I would like to write another table by partition date the table in bigquery. But I couldn’t find how to do it. I use Python and google cloud library. I want to create a table using standard SQL.But I get an error.
Error : google.api_core.exceptions.BadRequest: 400 GET https://bigquery.googleapis.com/bigquery/v2/projects/astute-baton-272707/queries/f4b9dadb-1390-4260-bb0e-fb525aff662c?maxResults=0&location=US: The number of columns in the column definition list does not match the number of columns produced by the query at [2:72]
Please let me know if there is another solution. Day to day İnsert to table the next stage of the project.
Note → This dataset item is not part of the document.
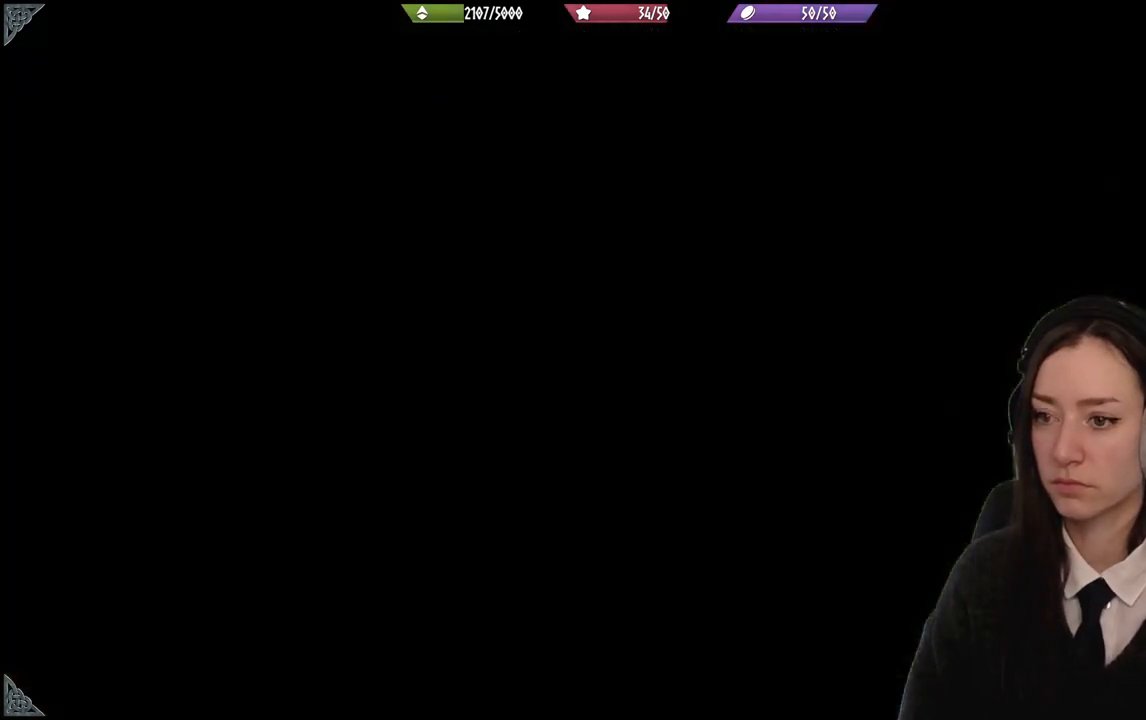
{"buttons": [], "left_stick": "center", "right_stick": "center", "events": []}
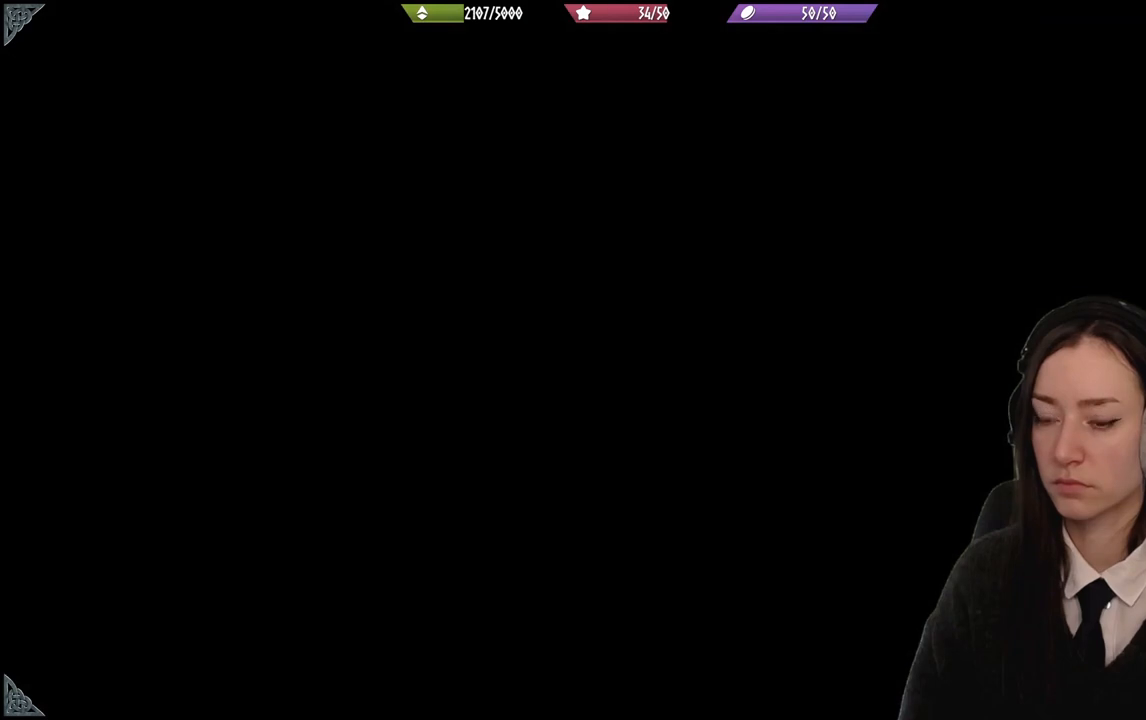
{"buttons": [], "left_stick": "center", "right_stick": "center", "events": []}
I may have been doing it wrong from the beginning. I am not sure.
Thank You.
client = bigquery.Client()
sql = """
CREATE OR REPLACE TABLE zzzzz.xxxxx.yyyyy (visitStartTime_ts INT64,date TIMESTAMP,hitsTime_ts INT64,appId STRING,fullVisitorId STRING,cUserId STRING,eventCategory STRING,eventLabel STRING,player_type STRING,PLAY_SESSION_ID STRING,CHANNEL_ID STRING,CONTENT_EPG_ID STRING,OFF_SET STRING)
PARTITION BY date
OPTIONS (
description="weather stations with precipitation, partitioned by day"
) AS
select
FORMAT_TIMESTAMP("%Y-%m-%d %H:%M:%S", TIMESTAMP_SECONDS(SAFE_CAST(visitStartTime AS INT64)), "Turkey") AS visitStartTime_ts,
date
,FORMAT_TIMESTAMP("%Y-%m-%d %H:%M:%S", TIMESTAMP_SECONDS(SAFE_CAST(visitStartTime+(h.time/1000) AS INT64)), "Turkey") AS hitsTime_ts
,h.appInfo.appId as appId
,fullVisitorId
,(SELECT value FROM h.customDimensions where index=1) as cUserId
,h.eventInfo.eventCategory as eventCategory
,h.eventInfo.eventAction as eventAction
,h.eventInfo.eventLabel as eventLabel
,REPLACE(SPLIT(h.eventInfo.eventCategory,'/{')[OFFSET(1)],'}','') as player_type
,SPLIT(h.eventInfo.eventLabel,'|')[OFFSET(0)] as PLAY_SESSION_ID
,SPLIT(h.eventInfo.eventLabel,'|')[OFFSET(1)] as CHANNEL_ID
,SPLIT(h.eventInfo.eventLabel,'|')[OFFSET(2)] as CONTENT_EPG_ID
,SPLIT(h.eventInfo.eventLabel,'|')[OFFSET(3)] as OFF_SET
FROM `zzzzz.yyyyyy.xxxxxx*` a,
UNNEST(hits) AS h
where
1=1
and SPLIT(SPLIT(h.eventInfo.eventCategory,'/{')[OFFSET(0)],'/')[OFFSET(0)] like 'player'
and _TABLE_SUFFIX BETWEEN FORMAT_DATE('%Y%m%d',DATE_SUB(CURRENT_DATE(), INTERVAL 1 DAY))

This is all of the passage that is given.